**WORK INSTRUCTIONS:** Repeat the data that follows in full. Do not include the pictures.

BEGIN

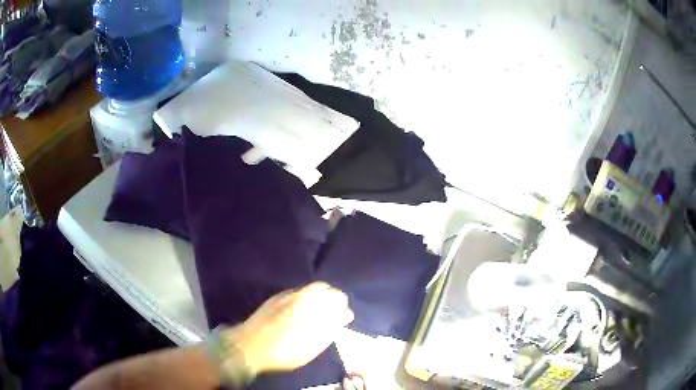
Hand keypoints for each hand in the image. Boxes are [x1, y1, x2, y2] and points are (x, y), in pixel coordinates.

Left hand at [221, 282, 353, 374]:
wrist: (250, 346)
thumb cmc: (282, 353)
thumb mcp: (310, 348)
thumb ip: (329, 330)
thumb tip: (343, 316)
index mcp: (314, 312)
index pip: (339, 301)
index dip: (344, 310)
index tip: (343, 318)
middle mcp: (304, 299)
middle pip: (328, 290)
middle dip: (335, 299)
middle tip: (333, 312)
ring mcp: (290, 295)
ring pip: (314, 287)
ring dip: (322, 295)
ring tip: (319, 309)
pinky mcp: (278, 296)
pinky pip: (299, 290)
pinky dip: (307, 296)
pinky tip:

END

**RESPONSE FOR THIS EXERCISE:**
Hand keypoints for each hand in the image. Boxes are [x1, y1, x2, y2] and points are (x, y), in pixel coordinates.

Left hand at [221, 282, 353, 374]:
wrist: (250, 346)
thumb cmc: (282, 353)
thumb mcp: (310, 348)
thumb ip: (329, 330)
thumb tip: (343, 316)
index mcp: (314, 312)
index pip: (339, 301)
index dip: (344, 310)
index tip: (343, 318)
middle mcp: (304, 299)
middle pip: (328, 290)
middle dip: (335, 299)
middle tip: (333, 312)
ring mcp: (290, 295)
ring pip: (314, 287)
ring dip: (322, 295)
ring tip: (319, 309)
pinky mcp: (278, 296)
pinky pip: (299, 290)
pinky dip: (307, 296)
pinky tip:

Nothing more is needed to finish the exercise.